First-world citizens often do accumulate possessions to excess. We idolize our belongings and base our sense of self-worth on the newly acquired contents of our Macy’s shopping bag. We compare our stuff with others’ stuff in an endless cycle of covetousness. We’re also heedless of the consequences of our consumerism. In our pursuit of stuff, we become thoughtless stewards of creation and poor neighbors to those who produce goods in unsafe conditions for unfair wages. But minimalism is not the gospel.
I was once a minimalist.
Faced with the need to sell our house quickly, my husband and I (with the help of my mother-in-law) packed every belonging not strictly necessary for sustaining life and carted it off to a local storage unit. Our out-of-season clothes, extra chairs, and bulky file boxes disappeared in a single afternoon. Gone were the tangled cords of phone chargers and the riotous color of children’s art projects. No longer did our refrigerator door bristle with missionary prayer cards, or our bookshelves sag under the weight of Bible commentary sets. In their absence, our home became a minimalist temple—an open-concept sanctuary with gleaming surfaces and unadorned white walls.
We sold the house less than 24 hours later.
Our minimalist period lasted a few days longer, while we signed papers and continued to show the house just in case. But even before the first weekend had arrived, we realized we actually needed those extra chairs to host Sunday lunch. And our kids started missing the bins of toys we’d carted off. And we did, after all, have to charge our phones somehow. Item by item, our house returned to its natural state: not exactly cluttered, but no longer ready for a profile in Architectural Digest.
I was a minimalist for less than a week. But I loved every clean, simple, sleek minute of it.
Pared-Down Life
With interest, then, I watched Netflix’s documentary Minimalism, which explores the intentionally pared-down life. The film’s 78 minutes follow Minimalism: Live a Meaningful Life co-authors Ryan Nicodemus and Joshua Fields Millburn on their 10-month book tour as they proclaim the message of minimalism across the country, carrying with them only a single change of clothing and an assortment of Apple devices.
Their thesis is that “everyone is looking for more meaning in their lives” and that people will find true happiness when they live “deliberately with less.” This is Nicodemus and Millburn’s personal testimony, and it’s supplemented throughout the documentary by vignettes of other Americans who’ve eagerly adopted minimalist lifestyles.
For evangelical viewers, Minimalism’s narrative will have a familiar ring. A person finds himself with “an underlying discontent” he attempts to fill with temporal acquisitions and accomplishments (“[I was focused on] getting a better promotion, getting a better house, getting a better car, getting a bigger paycheck, being able to buy more expensive bar tabs”). Eventually, worldly stuff and success prove unsatisfactory (“I was commuting for about two hours a day and then sitting in a cubicle for 10 to 12 hours a day. I had gained weight. I was unhappy. And I was kind of like, What’s wrong with me?”). He then decides to pursue a new way of life.
The testimony inevitably ends with a joyful description of waking up each day without extra belongings, utility bills, or regular paychecks. In contrast to the restless misery of the person’s former stuff-filled existence, he now describes himself as “freer and happier and lighter.” He who once was lost—aimlessly wandering IKEA showrooms—has been found by minimalism, and his life is forever changed.

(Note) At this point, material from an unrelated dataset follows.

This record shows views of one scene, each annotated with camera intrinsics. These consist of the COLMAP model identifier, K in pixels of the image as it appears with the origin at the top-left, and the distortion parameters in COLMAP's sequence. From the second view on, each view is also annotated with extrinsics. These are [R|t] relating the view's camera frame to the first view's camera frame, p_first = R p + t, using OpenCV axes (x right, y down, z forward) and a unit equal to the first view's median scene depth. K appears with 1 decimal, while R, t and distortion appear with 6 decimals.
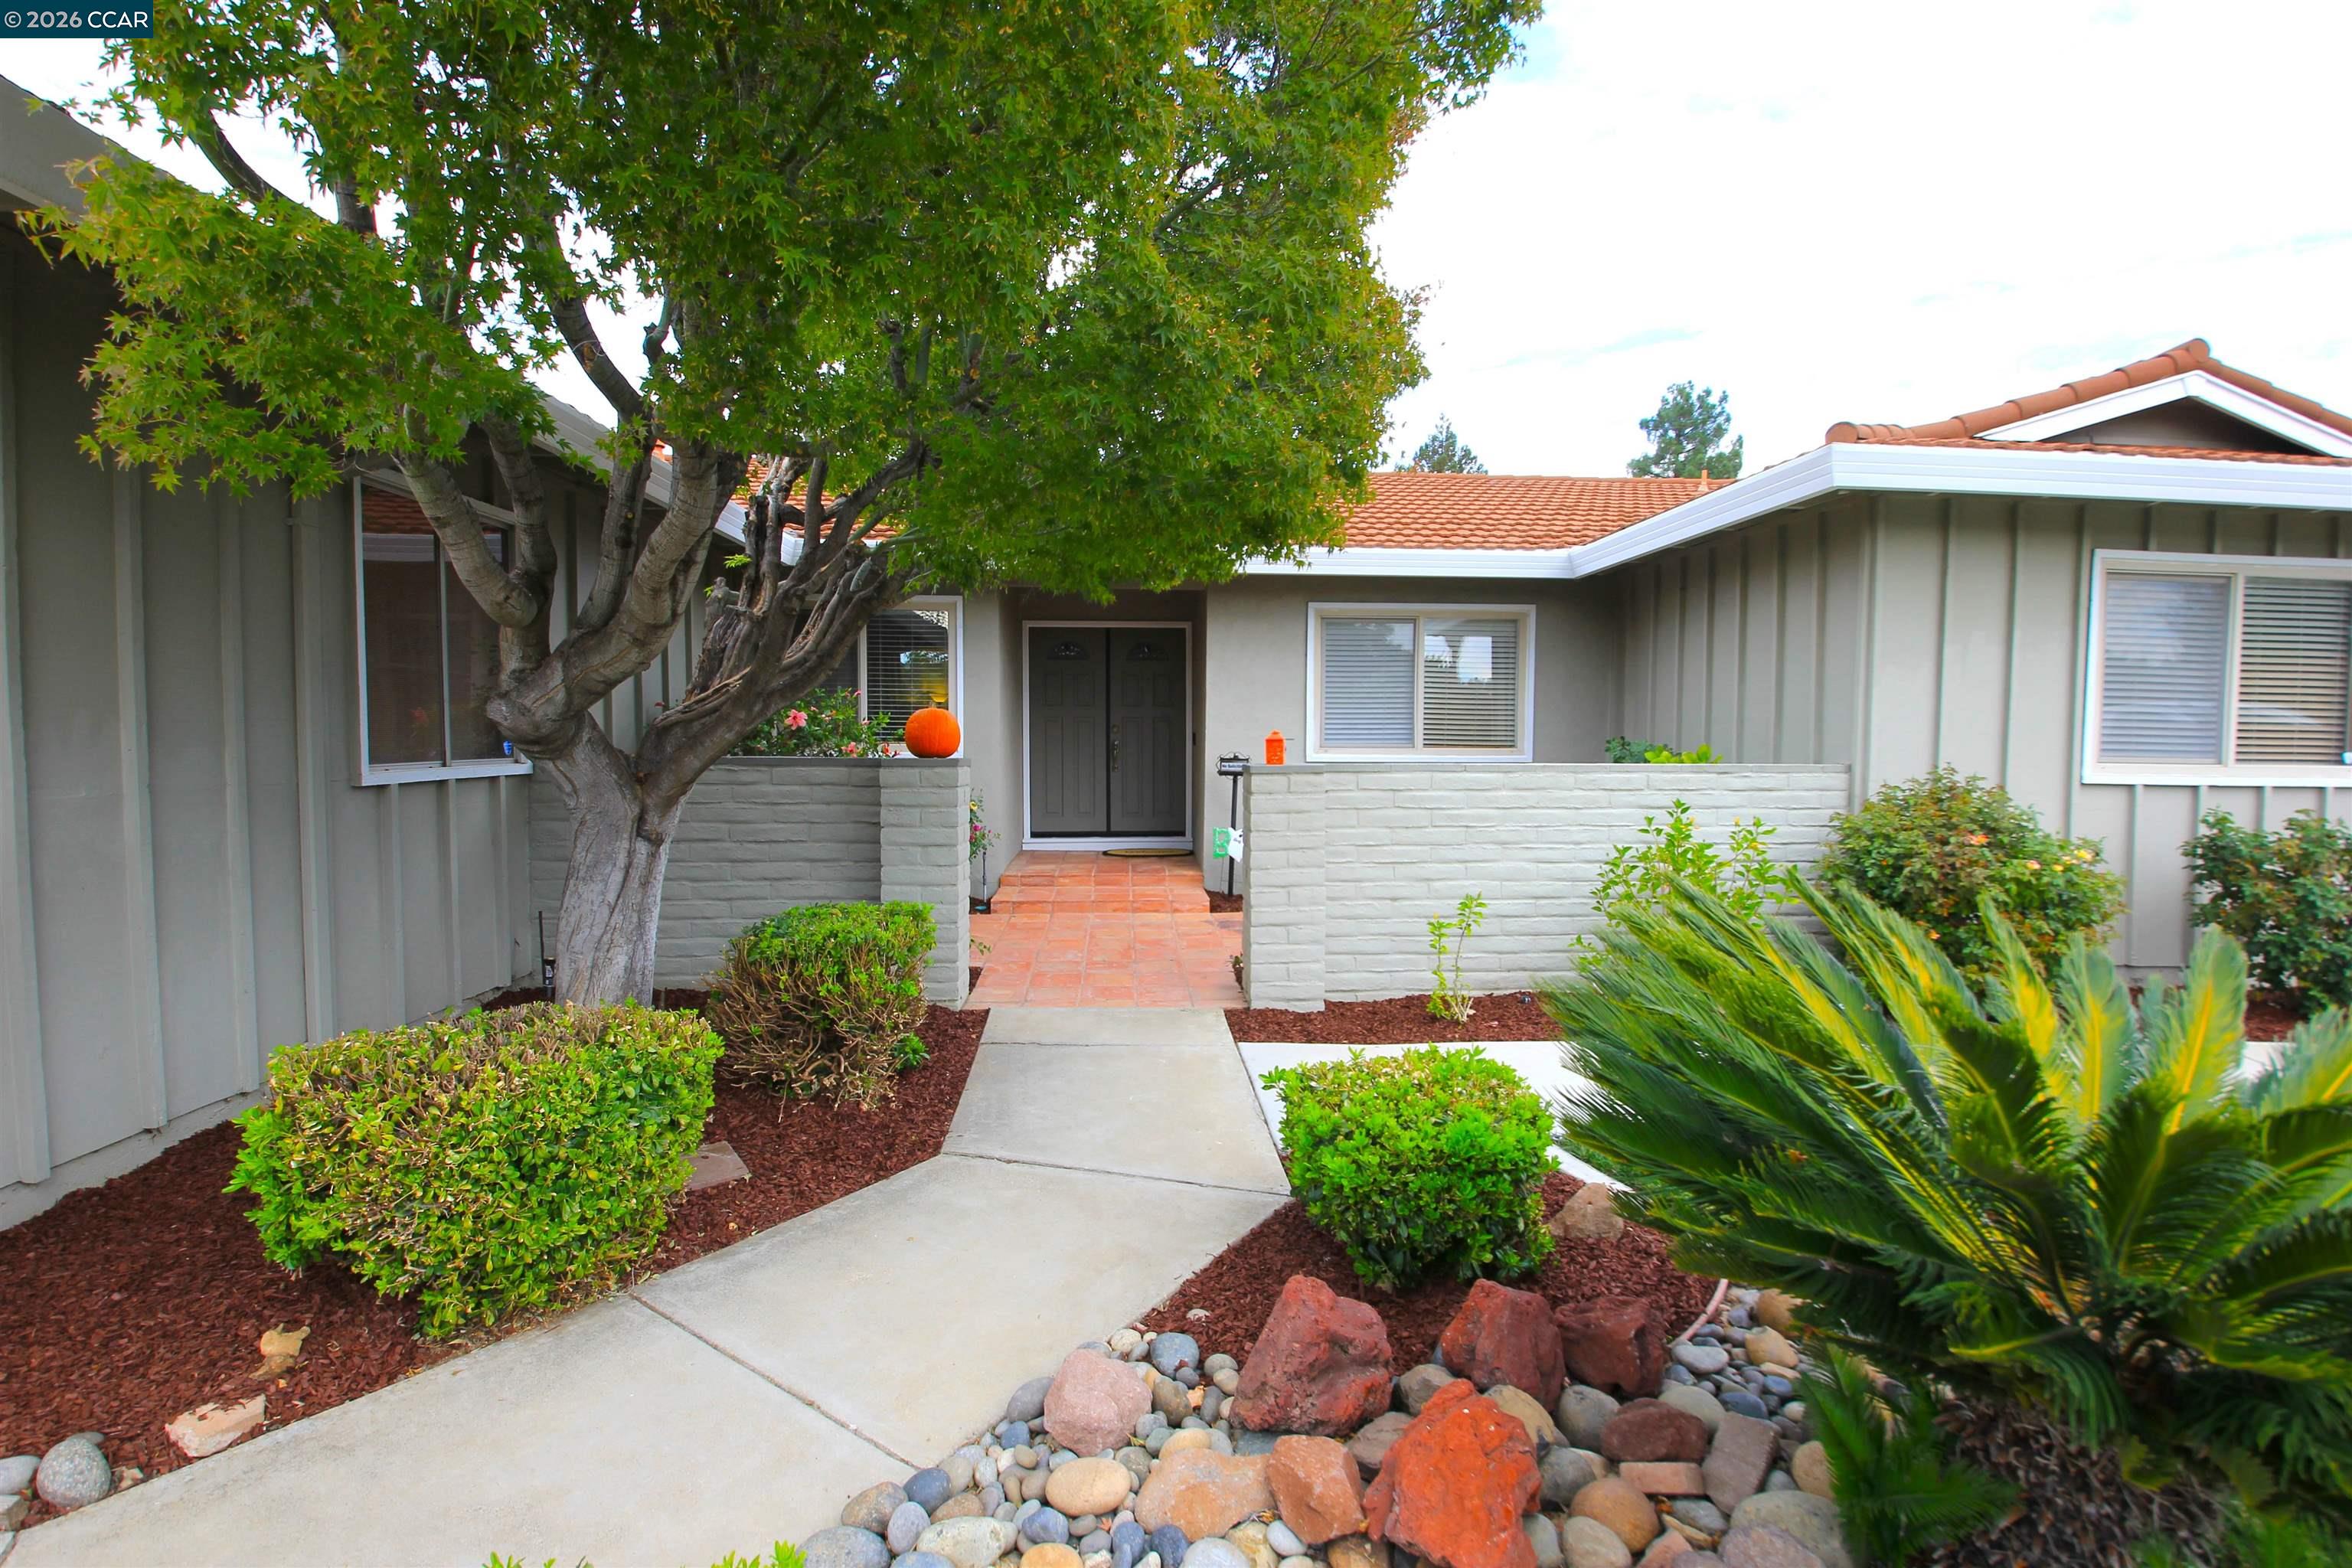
lens RADIAL K [[1107.5, 0, 1185.0], [0, 1107.5, 789.4], [0, 0, 1]] dist [-0.027602, -0.001125]
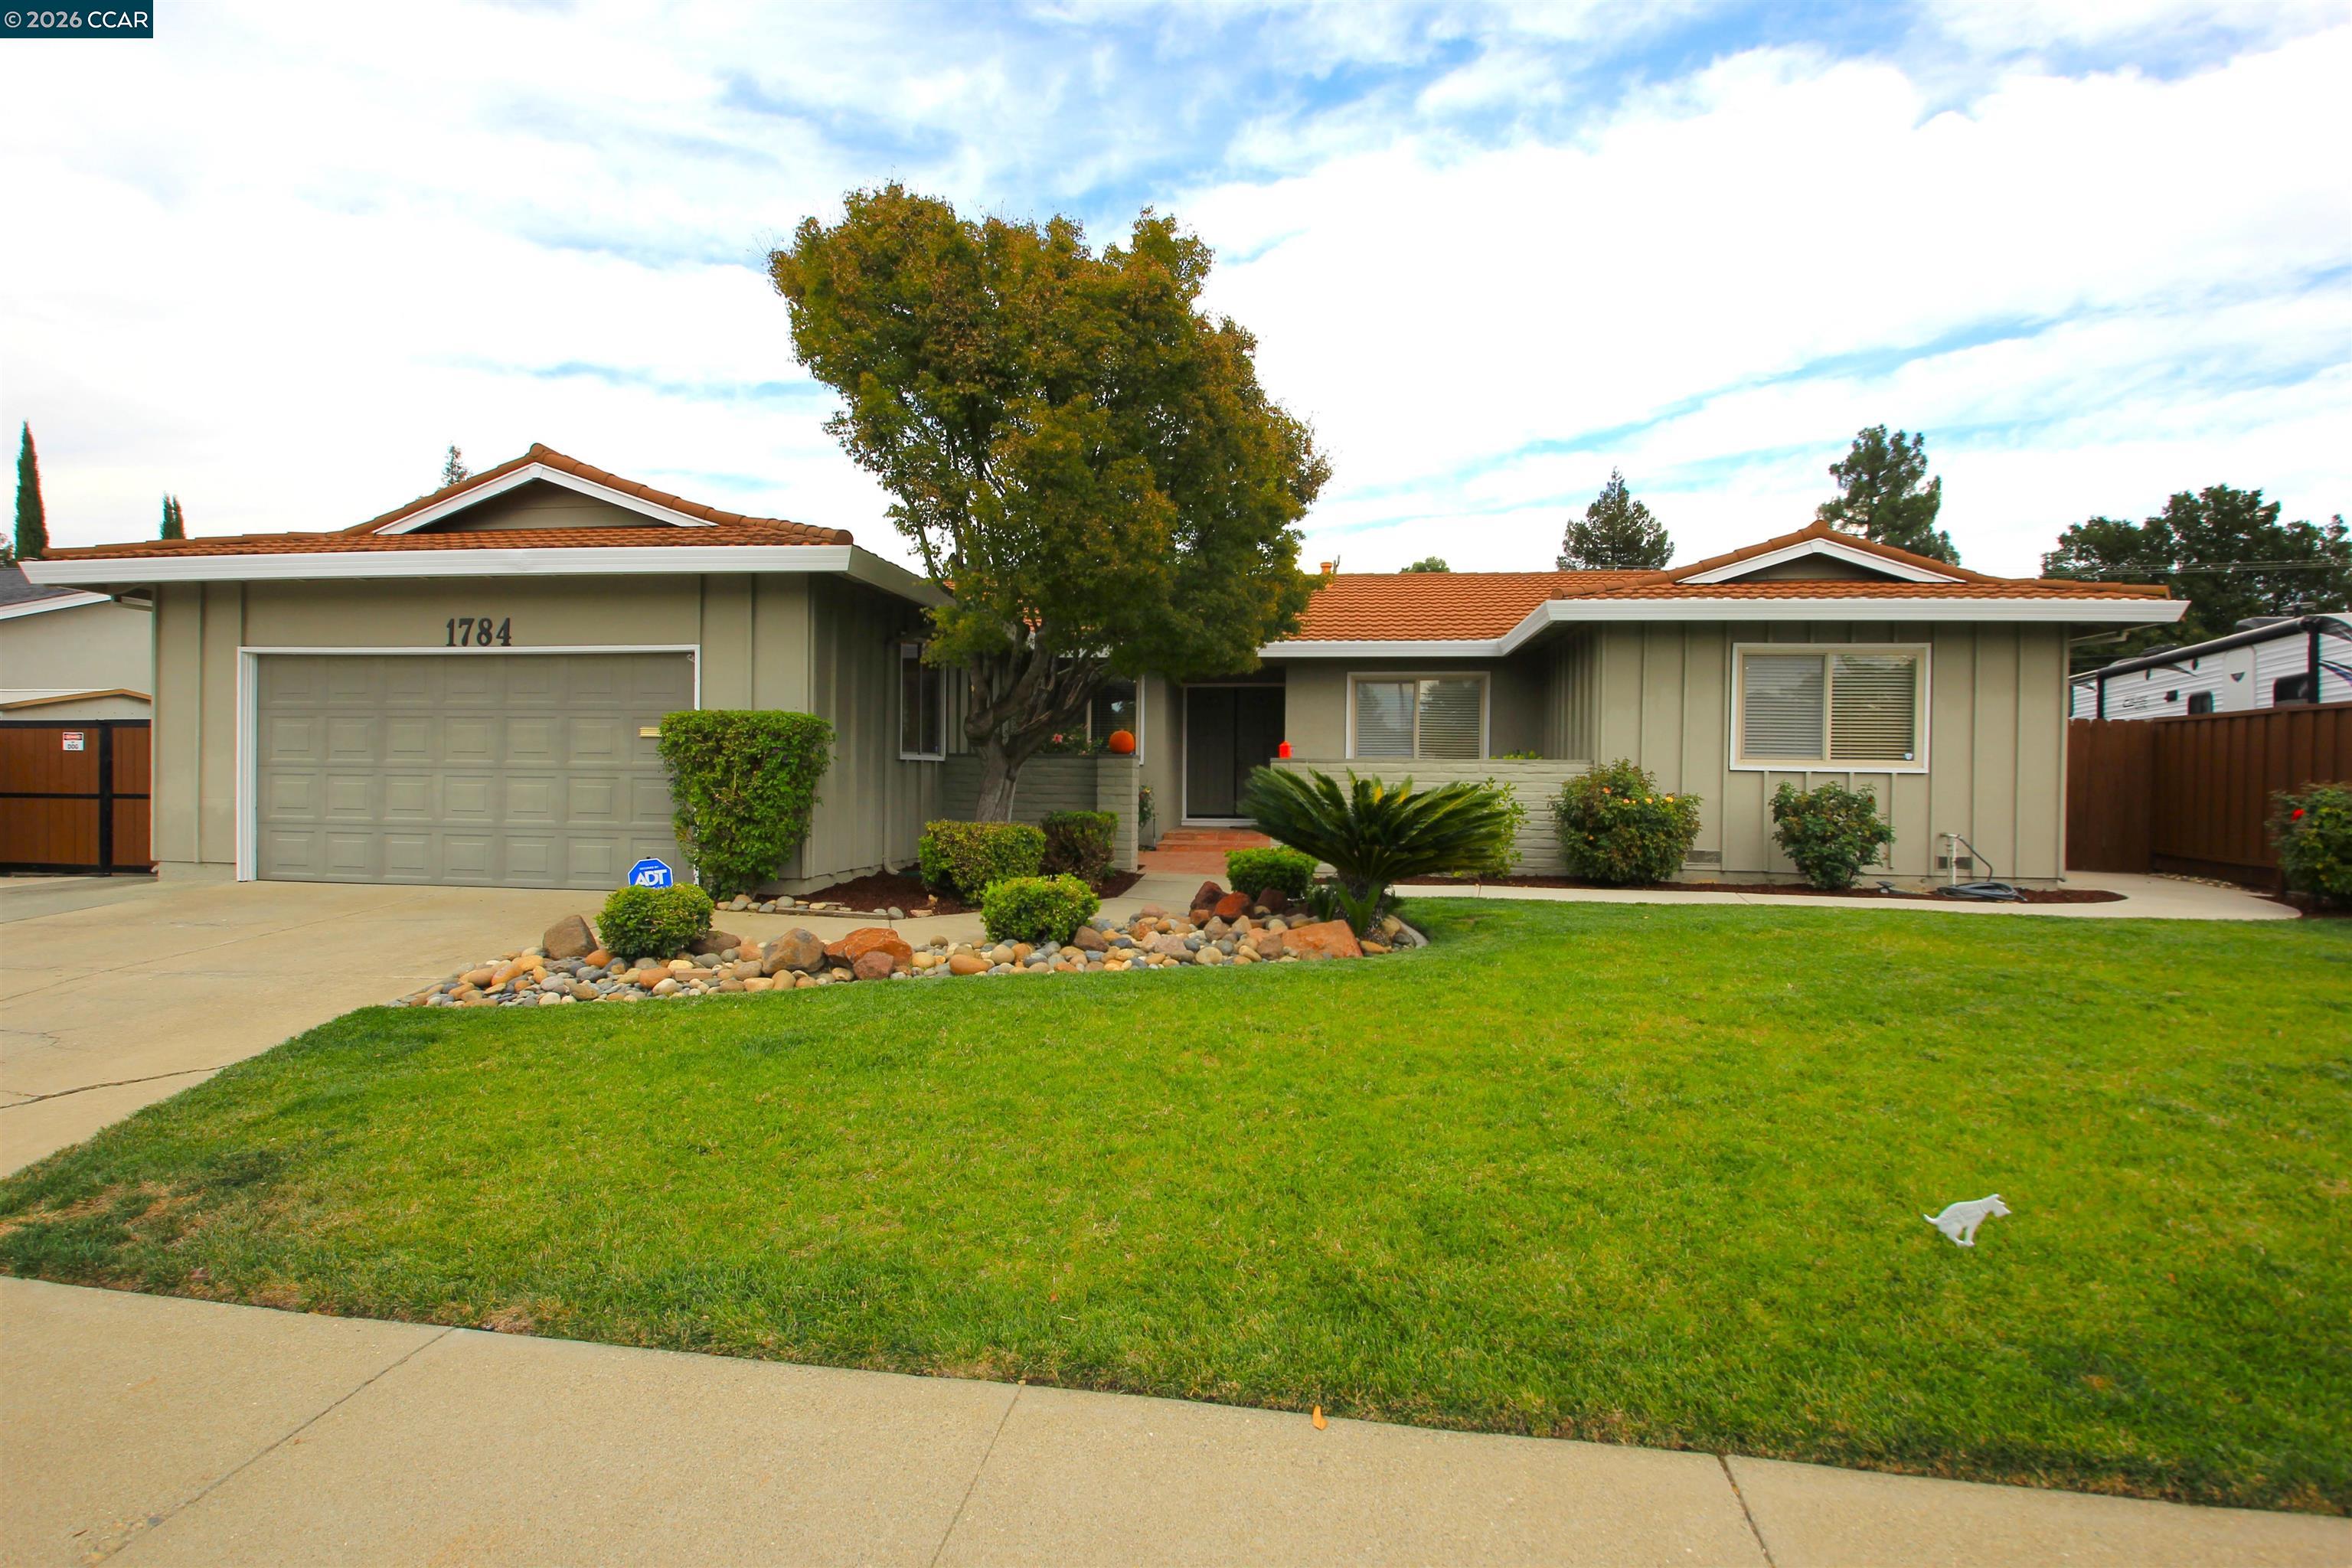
lens RADIAL K [[1107.5, 0, 1173.4], [0, 1107.5, 784.2], [0, 0, 1]] dist [-0.027602, -0.001125]
pose [[0.980465, 0.006241, -0.196595, 0.208163], [-0.015360, 0.998874, -0.044891, 0.088155], [0.196094, 0.047033, 0.979457, -0.767690]]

The conversion story of Minimalism parallels the one described in Marie Kondo’s 2014 bestseller, The Life-Changing Magic of Tidying Up. While Minimalism feels masculine—disproportionately featuring young males in Spartan homes designed for a single occupant—Tidying Up has a more feminine appeal. (Kondo winsomely discusses navigating relationships and cultivating beauty and how best to store your collection of handbags.) But the essential narrative of finding peace and purpose through getting rid of possessions is the same. Tidying—which Kondo defines as “taking each item in your hand, asking yourself whether it sparks joy, and deciding on this basis whether or not to keep it” (178)—becomes “the magic that creates a vibrant and happy life” (127).
Kondo writes, “The lives of those who tidy thoroughly and completely, in a single shot, are without exception dramatically altered” (178). Citing testimonies from former tidying clients who subsequently lost weight, launched businesses, jettisoned unlovable spouses, and found happiness, Kondo claims that discarding unnecessary items will be “life transforming” (3).
Tidying up is the death that brings new life.
Both Minimalism and Tidying Up have undeniable appeal. Most of us easily envision ourselves as more carefree if our lives could contain more of the things we really love and less of the things—like health insurance statements and smelly soccer cleats—we don’t.